The Story of Fang Fang
The story of Fang Fang, a three-year-old Chinese girl with acute leukemia, demonstrates the need for central line catheters in pediatric oncology patients in China.

One year ago, Fang Fang, a three-year-old Chinese girl from Henan Province, was admitted to the oncology center at Shanghai Children’s Medical Center (SCMC) with acute leukemia. Her treatment required two years of weekly chemotherapy as well as antibiotics and regular blood draws to monitor her red and white blood cell counts. Without chemotherapy, her leukemia would progress to the point that she would die.
The standard of care in the United States for pediatric chemotherapy treatments is immediately to implant a central line catheter for the administration of all chemotherapy, antibiotics and blood draws throughout the two-year duration of treatments. In China, it is not the medical standard. Instead, each time Fang Fang needed to have an intravenous treatment, a peripheral IV would be administered.
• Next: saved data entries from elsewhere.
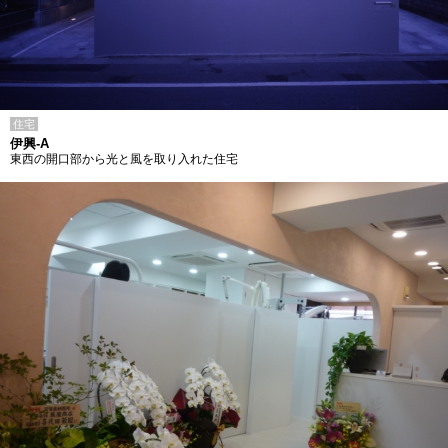
住宅
伊興-A
東西の開口部から光と風を取り入れた住宅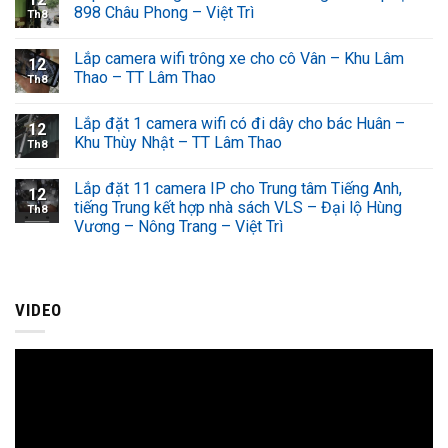
898 Châu Phong – Việt Trì
Th8
Lắp camera wifi trông xe cho cô Vân – Khu Lâm
12
Thao – TT Lâm Thao
Th8
Lắp đặt 1 camera wifi có đi dây cho bác Huân –
12
Khu Thùy Nhật – TT Lâm Thao
Th8
Lắp đặt 11 camera IP cho Trung tâm Tiếng Anh,
12
tiếng Trung kết hợp nhà sách VLS – Đại lộ Hùng
Th8
Vương – Nông Trang – Việt Trì
VIDEO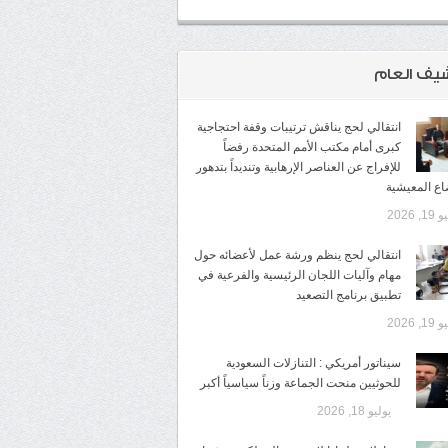
شيف العام
انتقالي لحج يناقش ترتيبات وقفة احتجاجية
كبرى أمام مكتب الأمم المتحدة رفضاً
للإفراج عن العناصر الإرهابية وتنديداً بتدهور
اع المعيشية
1, 2026
انتقالي لحج ينظم ورشة عمل لأعضائه حول
مهام وآليات اللجان الرئيسية والفرعية في
تطبيق برنامج التصعيد
1, 2026
سيناتور أمريكي : التنازلات السعودية
للحوثيين منحت الجماعة وزناً سياسياً أكبر
يوليو 18, 2026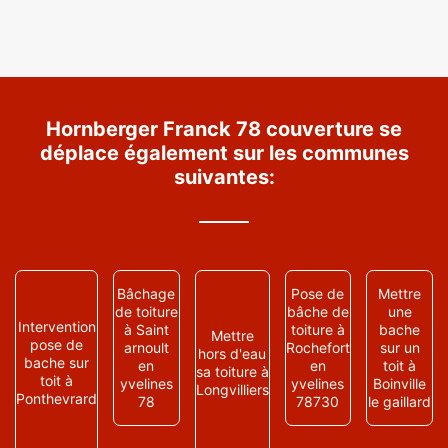
Hornberger Franck 78 couverture se
déplace également sur les communes
suivantes:
Bâchage
Pose de
Mettre
de toiture
bâche de
une
Intervention
à Saint
toiture à
bache
Mettre
pose de
arnoult
Rochefort
sur un
hors d'eau
bache sur
en
en
toit à
sa toiture à
toit à
yvelines
yvelines
Boinville
Longvilliers
Ponthevrard
78
78730
le gaillard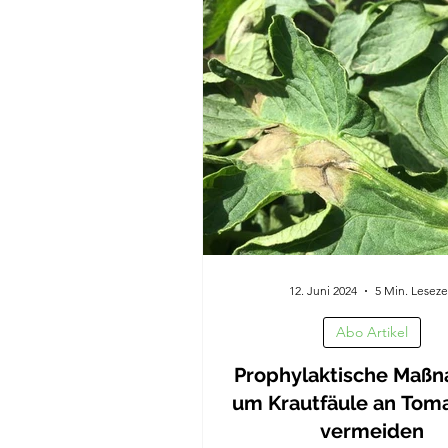
12. Juni 2024
5 Min. Leseze
Abo Artikel
Prophylaktische Maß
um Krautfäule an Tom
vermeiden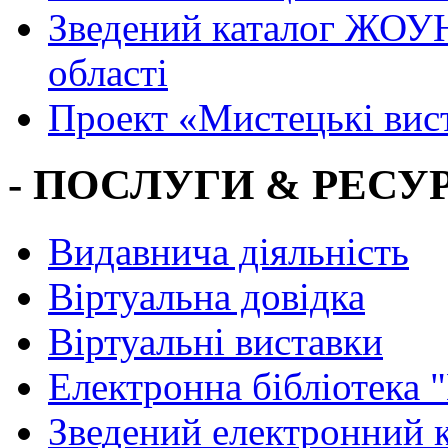
Зведений каталог ЖОУН
області
Проект «Мистецькі вис
- ПОСЛУГИ & РЕСУР
Видавнича діяльність
Віртуальна довідка
Віртуальні виставки
Електронна бібліотека 
Зведений електронний к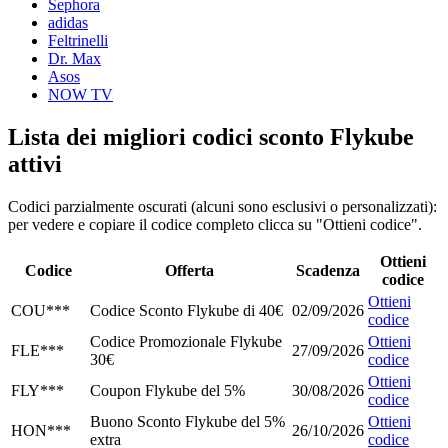
Sephora
adidas
Feltrinelli
Dr. Max
Asos
NOW TV
Lista dei migliori codici sconto Flykube
attivi
Codici parzialmente oscurati (alcuni sono esclusivi o personalizzati):
per vedere e copiare il codice completo clicca su "Ottieni codice".
Ottieni
Codice
Offerta
Scadenza
codice
Ottieni
COU***
Codice Sconto Flykube di 40€
02/09/2026
codice
Codice Promozionale Flykube
Ottieni
FLE***
27/09/2026
30€
codice
Ottieni
FLY***
Coupon Flykube del 5%
30/08/2026
codice
Buono Sconto Flykube del 5%
Ottieni
HON***
26/10/2026
extra
codice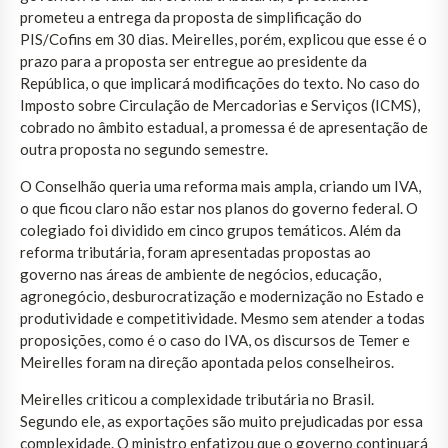
prometeu a entrega da proposta de simplificação do
PIS/Cofins em 30 dias. Meirelles, porém, explicou que esse é o
prazo para a proposta ser entregue ao presidente da
República, o que implicará modificações do texto. No caso do
Imposto sobre Circulação de Mercadorias e Serviços (ICMS),
cobrado no âmbito estadual, a promessa é de apresentação de
outra proposta no segundo semestre.
O Conselhão queria uma reforma mais ampla, criando um IVA,
o que ficou claro não estar nos planos do governo federal. O
colegiado foi dividido em cinco grupos temáticos. Além da
reforma tributária, foram apresentadas propostas ao
governo nas áreas de ambiente de negócios, educação,
agronegócio, desburocratização e modernização no Estado e
produtividade e competitividade. Mesmo sem atender a todas
proposições, como é o caso do IVA, os discursos de Temer e
Meirelles foram na direção apontada pelos conselheiros.
Meirelles criticou a complexidade tributária no Brasil.
Segundo ele, as exportações são muito prejudicadas por essa
complexidade. O ministro enfatizou que o governo continuará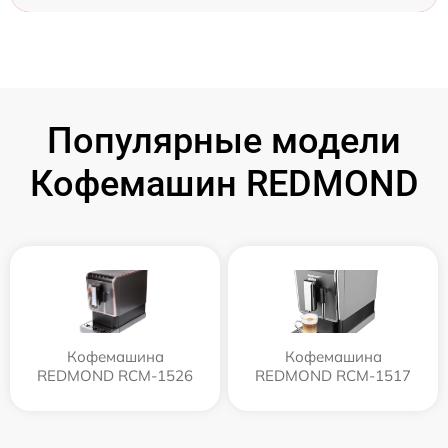
Популярные модели
Кофемашин REDMOND
Кофемашина
Кофемашина
REDMOND RCM-1526
REDMOND RCM-1517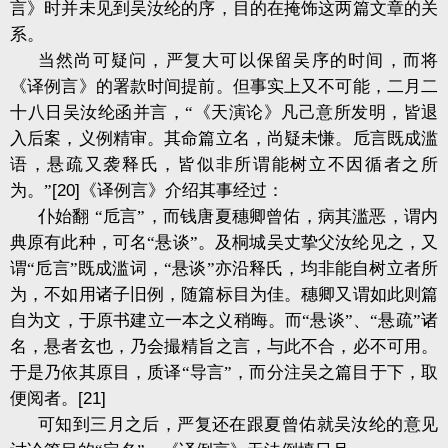
言》时并未见到吴汝纶的序，目的在掩饰这两篇文章的关
系。
当然尚可疑问，严复大可以保留吴序的时间，而将
《译例言》的署款时间提前。但事实上又不可能，二月二
十八日吴汝纶函并言，“《天演论》凡己意所发明，皆退
入后案，义例精审。其命篇立名，尚疑未慊。卮言既成滥
语，悬疏又袭释氏，皆似非所谓能树立不因循者之所
为。”
[20]
《译例言》介绍其事经过：
仆始翻
“卮言”，而钱唐夏穗卿曾佑，病其滥恶，谓内
典原有此种，可名“悬谈”。及桐城吴丈挚父汝纶见之，又
谓“卮言”既成滥词，“悬谈”亦沿释氏，均非能自树立者所
为，不如用诸子旧例，随篇标目为佳。穗卿又谓如此则篇
自为文，于原书建立一本之义稍晦。而“悬谈”、“悬疏”诸
名，悬者玄也，乃会撮精旨之言，与此不合，必不可用。
于是乃依其原目，质译“导言”，而分注吴之篇目于下，取
便阅者。
[21]
可知到三月之后，严复还在跟夏曾佑就吴汝纶的意见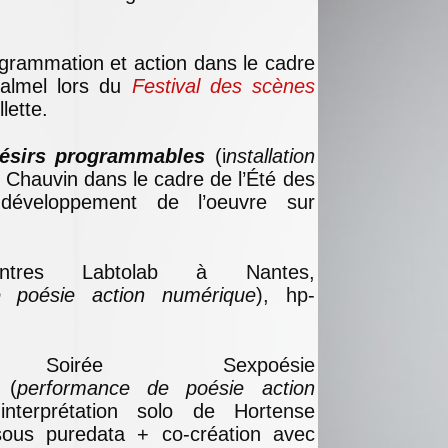
ogrammation et action dans le cadre
Calmel lors du
Festival des scènes
lette.
ésirs programmables
(i
nstallation
 Chauvin dans le cadre de l’Été des
 développement de l’oeuvre sur
tres Labtolab à Nantes,
 poésie action numérique
), hp-
rée Sexpoésie
(
performance de poésie action
interprétation solo de Hortense
sous puredata + co-création avec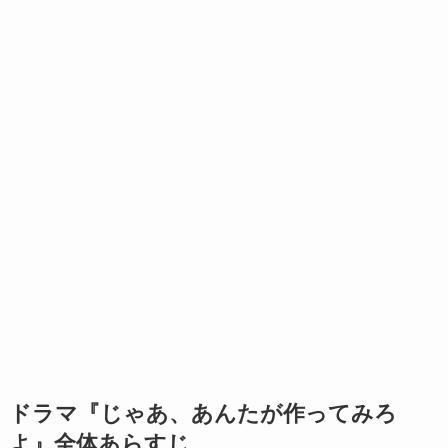
ドラマ『じゃあ、あんたが作ってみろ
よ』全体あらすじ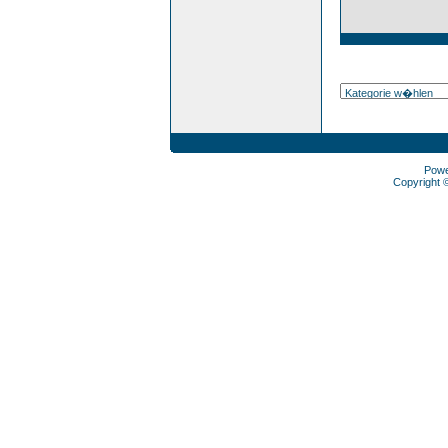
Pow
Copyright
Every day, the IV insertion for Fang Fang was very painful. When peripheral veins were not visible, she received IVs in her fingers, toes, hands arms, legs, torso and eventually her head. She would writhe in pain and try to get away from the nurses.
Fortunately Project HOPE intervened. Through our training and support, health professionals at SCMC have now received training in the proper use of the Port-A-Catheter, a type of central line catheter. Use of the Port-A-Catheter is now the standard of care for treating pediatric cancer at SCMC, and its use is expanding to other children’s hospitals in China as well.
Thanks to donors like you and the support of a generous corporate donor, Fang Fang received a Port-A-Catheter. Now her treatments are much more comfortable. She is free to play about the room during her sessions.